Generally what you find again and again in Artificial Intelligence is that you can make some real serious progress with very little effort, but getting it to scale becomes exponentially harder the more generic you want it. This is because the situations any AI has to deal with increases exponentially and this is also why the field of classical AI failed.
Your point about energy conversion applies to other methods of generating electricity. How much wind power is lost when using turbines? How much heat is wasted when burning coal? Nuclear power is probably the most efficient I suppose but now we're getting off subject. This is a thread about artificial general intelligence and therefore by definition is about how generalisable an adaptive system is.

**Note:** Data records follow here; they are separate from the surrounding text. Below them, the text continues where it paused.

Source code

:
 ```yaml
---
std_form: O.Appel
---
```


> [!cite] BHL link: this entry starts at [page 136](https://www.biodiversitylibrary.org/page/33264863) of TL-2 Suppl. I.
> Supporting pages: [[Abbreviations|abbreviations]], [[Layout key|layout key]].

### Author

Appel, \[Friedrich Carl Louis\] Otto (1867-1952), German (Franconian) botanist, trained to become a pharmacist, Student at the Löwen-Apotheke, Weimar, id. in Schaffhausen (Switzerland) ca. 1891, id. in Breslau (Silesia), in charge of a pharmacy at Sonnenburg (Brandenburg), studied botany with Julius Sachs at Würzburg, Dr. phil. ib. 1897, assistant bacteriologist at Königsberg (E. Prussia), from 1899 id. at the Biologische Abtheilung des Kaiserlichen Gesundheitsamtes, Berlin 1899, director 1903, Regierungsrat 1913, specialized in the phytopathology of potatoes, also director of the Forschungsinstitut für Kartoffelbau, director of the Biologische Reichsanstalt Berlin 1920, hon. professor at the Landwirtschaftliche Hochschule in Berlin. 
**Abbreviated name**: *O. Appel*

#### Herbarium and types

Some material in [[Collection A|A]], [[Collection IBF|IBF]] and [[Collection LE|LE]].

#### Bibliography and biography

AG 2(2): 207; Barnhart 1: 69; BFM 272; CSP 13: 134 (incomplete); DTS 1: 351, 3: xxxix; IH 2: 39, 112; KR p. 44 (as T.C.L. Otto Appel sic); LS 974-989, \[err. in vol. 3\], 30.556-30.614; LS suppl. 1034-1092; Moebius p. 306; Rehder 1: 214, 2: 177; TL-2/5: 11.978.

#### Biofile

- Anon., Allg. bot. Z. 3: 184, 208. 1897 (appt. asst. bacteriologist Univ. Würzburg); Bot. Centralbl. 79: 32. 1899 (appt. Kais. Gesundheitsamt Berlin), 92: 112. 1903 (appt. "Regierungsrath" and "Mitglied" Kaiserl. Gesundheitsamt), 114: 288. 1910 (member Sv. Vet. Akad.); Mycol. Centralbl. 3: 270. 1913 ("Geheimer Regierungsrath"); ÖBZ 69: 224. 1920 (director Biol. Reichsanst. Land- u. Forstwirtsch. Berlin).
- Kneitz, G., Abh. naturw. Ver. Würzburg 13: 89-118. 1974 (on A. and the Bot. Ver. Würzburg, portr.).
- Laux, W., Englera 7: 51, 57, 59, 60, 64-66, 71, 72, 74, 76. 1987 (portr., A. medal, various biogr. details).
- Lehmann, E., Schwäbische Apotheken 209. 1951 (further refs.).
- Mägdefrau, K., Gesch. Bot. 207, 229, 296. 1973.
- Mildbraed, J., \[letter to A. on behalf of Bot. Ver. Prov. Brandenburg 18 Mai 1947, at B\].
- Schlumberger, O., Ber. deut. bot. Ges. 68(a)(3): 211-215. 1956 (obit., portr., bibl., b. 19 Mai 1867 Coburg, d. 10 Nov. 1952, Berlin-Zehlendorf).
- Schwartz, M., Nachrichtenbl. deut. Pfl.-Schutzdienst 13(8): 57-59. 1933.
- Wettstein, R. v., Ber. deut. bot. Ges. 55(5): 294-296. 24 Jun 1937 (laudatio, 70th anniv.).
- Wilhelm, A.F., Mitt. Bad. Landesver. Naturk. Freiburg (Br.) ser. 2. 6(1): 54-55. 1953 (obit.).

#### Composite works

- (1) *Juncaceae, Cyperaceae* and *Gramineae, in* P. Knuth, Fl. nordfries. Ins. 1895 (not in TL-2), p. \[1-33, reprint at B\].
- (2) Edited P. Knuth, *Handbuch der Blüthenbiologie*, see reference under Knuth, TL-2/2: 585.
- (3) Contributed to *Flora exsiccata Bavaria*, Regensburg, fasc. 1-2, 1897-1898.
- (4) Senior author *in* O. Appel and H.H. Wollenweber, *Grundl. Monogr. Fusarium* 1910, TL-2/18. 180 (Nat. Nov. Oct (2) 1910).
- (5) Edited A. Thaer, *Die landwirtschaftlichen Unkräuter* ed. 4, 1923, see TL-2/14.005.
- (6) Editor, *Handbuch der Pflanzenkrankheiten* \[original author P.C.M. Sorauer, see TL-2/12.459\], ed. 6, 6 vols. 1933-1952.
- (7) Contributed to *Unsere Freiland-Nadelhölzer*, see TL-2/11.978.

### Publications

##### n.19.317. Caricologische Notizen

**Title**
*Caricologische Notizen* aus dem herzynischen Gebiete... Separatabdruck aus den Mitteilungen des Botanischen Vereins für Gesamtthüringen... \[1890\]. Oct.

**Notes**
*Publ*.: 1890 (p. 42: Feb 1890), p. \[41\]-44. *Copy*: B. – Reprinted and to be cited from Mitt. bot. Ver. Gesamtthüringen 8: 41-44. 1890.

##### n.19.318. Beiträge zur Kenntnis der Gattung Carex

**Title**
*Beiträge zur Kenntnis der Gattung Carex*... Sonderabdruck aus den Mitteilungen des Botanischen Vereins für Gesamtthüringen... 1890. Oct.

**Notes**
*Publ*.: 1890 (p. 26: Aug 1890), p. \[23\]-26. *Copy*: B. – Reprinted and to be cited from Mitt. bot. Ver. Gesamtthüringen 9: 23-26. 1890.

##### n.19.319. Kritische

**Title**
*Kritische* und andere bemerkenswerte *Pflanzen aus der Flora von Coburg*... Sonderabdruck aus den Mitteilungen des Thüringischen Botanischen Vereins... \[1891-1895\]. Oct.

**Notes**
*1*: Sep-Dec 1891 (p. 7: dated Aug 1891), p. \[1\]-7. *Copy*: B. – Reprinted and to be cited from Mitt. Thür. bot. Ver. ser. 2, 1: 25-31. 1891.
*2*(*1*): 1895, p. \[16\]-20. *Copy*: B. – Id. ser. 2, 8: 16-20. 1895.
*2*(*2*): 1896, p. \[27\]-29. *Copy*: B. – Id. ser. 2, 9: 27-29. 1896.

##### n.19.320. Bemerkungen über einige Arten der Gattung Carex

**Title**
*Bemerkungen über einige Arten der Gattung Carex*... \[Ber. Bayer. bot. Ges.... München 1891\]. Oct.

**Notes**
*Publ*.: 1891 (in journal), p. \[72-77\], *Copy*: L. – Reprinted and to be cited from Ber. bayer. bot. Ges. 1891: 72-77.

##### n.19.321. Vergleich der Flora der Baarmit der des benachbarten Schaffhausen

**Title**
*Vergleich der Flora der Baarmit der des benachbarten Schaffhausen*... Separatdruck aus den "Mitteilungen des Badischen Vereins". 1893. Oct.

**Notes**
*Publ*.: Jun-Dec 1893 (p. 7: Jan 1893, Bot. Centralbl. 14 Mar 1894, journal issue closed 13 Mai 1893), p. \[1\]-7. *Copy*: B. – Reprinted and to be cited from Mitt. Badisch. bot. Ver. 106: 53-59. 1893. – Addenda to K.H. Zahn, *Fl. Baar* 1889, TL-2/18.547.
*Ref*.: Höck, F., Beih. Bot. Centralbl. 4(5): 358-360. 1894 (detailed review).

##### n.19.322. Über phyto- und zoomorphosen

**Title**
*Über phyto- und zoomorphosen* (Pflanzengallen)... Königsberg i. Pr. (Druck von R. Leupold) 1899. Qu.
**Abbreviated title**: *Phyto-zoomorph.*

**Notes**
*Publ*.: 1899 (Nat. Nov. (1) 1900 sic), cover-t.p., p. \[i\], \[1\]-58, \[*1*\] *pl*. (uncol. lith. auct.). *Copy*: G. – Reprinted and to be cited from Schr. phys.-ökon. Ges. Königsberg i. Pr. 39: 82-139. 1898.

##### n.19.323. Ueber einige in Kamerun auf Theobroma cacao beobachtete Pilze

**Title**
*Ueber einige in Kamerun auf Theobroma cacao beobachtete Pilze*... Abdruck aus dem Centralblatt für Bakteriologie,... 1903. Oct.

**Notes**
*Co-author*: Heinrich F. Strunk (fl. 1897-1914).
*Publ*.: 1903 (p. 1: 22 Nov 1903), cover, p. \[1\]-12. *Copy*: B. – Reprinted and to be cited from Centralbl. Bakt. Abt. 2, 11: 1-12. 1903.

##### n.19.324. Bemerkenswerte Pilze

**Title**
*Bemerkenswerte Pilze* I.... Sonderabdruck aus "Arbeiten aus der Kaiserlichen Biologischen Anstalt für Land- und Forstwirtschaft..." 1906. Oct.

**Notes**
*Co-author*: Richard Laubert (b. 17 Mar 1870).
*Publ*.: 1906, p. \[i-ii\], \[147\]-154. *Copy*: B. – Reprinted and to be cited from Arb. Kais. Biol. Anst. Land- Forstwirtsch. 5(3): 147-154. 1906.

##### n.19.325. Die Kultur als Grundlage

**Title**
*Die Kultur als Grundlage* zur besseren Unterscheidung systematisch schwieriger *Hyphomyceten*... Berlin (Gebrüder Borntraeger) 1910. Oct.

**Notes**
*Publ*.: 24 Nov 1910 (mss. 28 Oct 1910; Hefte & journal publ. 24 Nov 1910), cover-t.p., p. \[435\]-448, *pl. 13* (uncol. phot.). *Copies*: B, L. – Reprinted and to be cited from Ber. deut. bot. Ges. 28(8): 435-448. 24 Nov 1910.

(July 14, 2015 at 9:26 am)Rhythm Wrote: NS won't actually weed out a big brain just because it isn't fully leveraged. It would only weed out a big brain (in favor of a smaller one, for example) if that big brain was failing to deliver.

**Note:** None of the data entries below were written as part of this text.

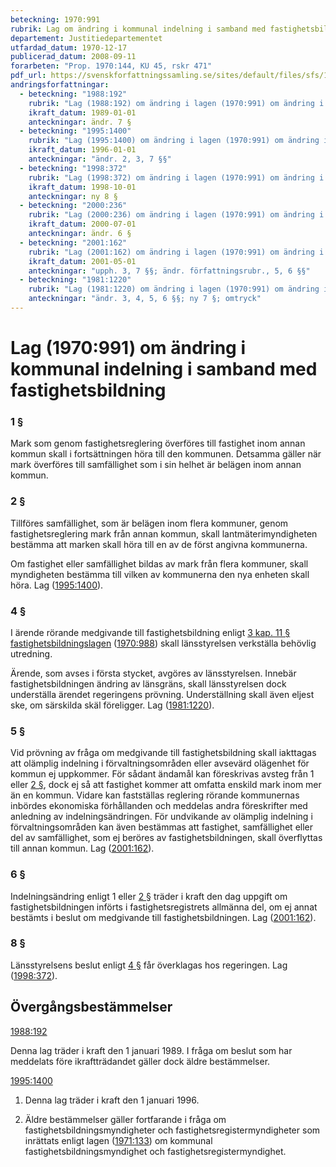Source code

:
 ```yaml
---
beteckning: 1970:991
rubrik: Lag om ändring i kommunal indelning i samband med fastighetsbildning
departement: Justitiedepartementet
utfardad_datum: 1970-12-17
publicerad_datum: 2008-09-11
forarbeten: "Prop. 1970:144, KU 45, rskr 471"
pdf_url: https://svenskforfattningssamling.se/sites/default/files/sfs/1970-12/SFS1970-991.pdf
andringsforfattningar:
  - beteckning: "1988:192"
    rubrik: "Lag (1988:192) om ändring i lagen (1970:991) om ändring i kommunal och ecklesiastik indelning i samband med fastighetsbildning"
    ikraft_datum: 1989-01-01
    anteckningar: ändr. 7 §
  - beteckning: "1995:1400"
    rubrik: "Lag (1995:1400) om ändring i lagen (1970:991) om ändring i kommunal och ecklesiastik indelning i samband med fastighetsbildning"
    ikraft_datum: 1996-01-01
    anteckningar: "ändr. 2, 3, 7 §§"
  - beteckning: "1998:372"
    rubrik: "Lag (1998:372) om ändring i lagen (1970:991) om ändring i kommunal och ecklesiastik indelning i samband med fastighetsbildning"
    ikraft_datum: 1998-10-01
    anteckningar: ny 8 §
  - beteckning: "2000:236"
    rubrik: "Lag (2000:236) om ändring i lagen (1970:991) om ändring i kommunal och ecklesiastik indelning i samband med fastighetsbildning"
    ikraft_datum: 2000-07-01
    anteckningar: ändr. 6 §
  - beteckning: "2001:162"
    rubrik: "Lag (2001:162) om ändring i lagen (1970:991) om ändring i kommunal och ecklesiastik indelning i samband med fastighetsbildning"
    ikraft_datum: 2001-05-01
    anteckningar: "upph. 3, 7 §§; ändr. författningsrubr., 5, 6 §§"
  - beteckning: "1981:1220"
    rubrik: "Lag (1981:1220) om ändring i lagen (1970:991) om ändring i kommunal och ecklesiastik indelning i samband med fastighetsbildning"
    anteckningar: "ändr. 3, 4, 5, 6 §§; ny 7 §; omtryck"
---
```


# Lag (1970:991) om ändring i kommunal indelning i samband med fastighetsbildning

### 1 §

Mark som genom fastighetsreglering överföres till fastighet inom annan kommun skall i fortsättningen höra till den kommunen. Detsamma gäller när mark överföres till samfällighet som i sin helhet är belägen inom annan kommun.

### 2 §

Tillföres samfällighet, som är belägen inom flera kommuner, genom fastighetsreglering mark från annan kommun, skall lantmäterimyndigheten bestämma att marken skall höra till en av de först angivna kommunerna.

Om fastighet eller samfällighet bildas av mark från flera kommuner, skall myndigheten bestämma till vilken av kommunerna den nya enheten skall höra. Lag ([1995:1400](https://selex.se/eli/sfs/1995/1400)).

### 4 §

I ärende rörande medgivande till fastighetsbildning enligt [3 kap. 11 § fastighetsbildningslagen](https://selex.se/eli/sfs/1970/988#kap3.11) ([1970:988](https://selex.se/eli/sfs/1970/988)) skall länsstyrelsen verkställa behövlig utredning.

Ärende, som avses i första stycket, avgöres av länsstyrelsen. Innebär fastighetsbildningen ändring av länsgräns, skall länsstyrelsen dock underställa ärendet regeringens prövning. Underställning skall även eljest ske, om särskilda skäl föreligger. Lag ([1981:1220](https://selex.se/eli/sfs/1981/1220)).

### 5 §

Vid prövning av fråga om medgivande till fastighetsbildning skall iakttagas att olämplig indelning i förvaltningsområden eller avsevärd olägenhet för kommun ej uppkommer. För sådant ändamål kan föreskrivas avsteg från 1 eller [2 §](#2), dock ej så att fastighet kommer att omfatta enskild mark inom mer än en kommun. Vidare kan fastställas reglering rörande kommunernas inbördes ekonomiska förhållanden och meddelas andra föreskrifter med anledning av indelningsändringen. För undvikande av olämplig indelning i förvaltningsområden kan även bestämmas att fastighet, samfällighet eller del av samfällighet, som ej beröres av fastighetsbildningen, skall överflyttas till annan kommun. Lag ([2001:162](https://selex.se/eli/sfs/2001/162)).

### 6 §

Indelningsändring enligt 1 eller [2 §](#2) träder i kraft den dag uppgift om fastighetsbildningen införts i fastighetsregistrets allmänna del, om ej annat bestämts i beslut om medgivande till fastighetsbildningen. Lag ([2001:162](https://selex.se/eli/sfs/2001/162)).

### 8 §

Länsstyrelsens beslut enligt [4 §](#4) får överklagas hos regeringen. Lag ([1998:372](https://selex.se/eli/sfs/1998/372)).

## Övergångsbestämmelser

[1988:192](https://selex.se/eli/sfs/1988/192)

Denna lag träder i kraft den 1 januari 1989. I fråga om beslut som har meddelats före ikraftträdandet gäller dock äldre bestämmelser.

[1995:1400](https://selex.se/eli/sfs/1995/1400)

1. Denna lag träder i kraft den 1 januari 1996.

2. Äldre bestämmelser gäller fortfarande i fråga om fastighetsbildningsmyndigheter och fastighetsregistermyndigheter som inrättats enligt lagen ([1971:133](https://selex.se/eli/sfs/1971/133)) om kommunal fastighetsbildningsmyndighet och fastighetsregistermyndighet.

Also because there is a cost to having a big brain. Greater metabolic cost. Higher mother mortality rate for example. And there is an evolutionary advantage to making better use of what you have. Because there is no end point with evolution there is no such thing as an optimal solution, but I disagree that we know that the brain is inefficient. We may of course suspect that it is, and it may indeed be so, but we don't actually know until we have come up with a better solution ourselves. And that is actually what I am trying to do myself. In my own research I am trying to produce a wholly new architecture that is an alternative to using biologically plausible neural networks. I hoped to get some kind of efficiency boost somehow, but the main reason was because the main thing limiting progress is our understanding of how to engineer neural networks. As it turns out I've made efficiencies in terms of memory. I haven't yet compared how they compare in terms of speed though.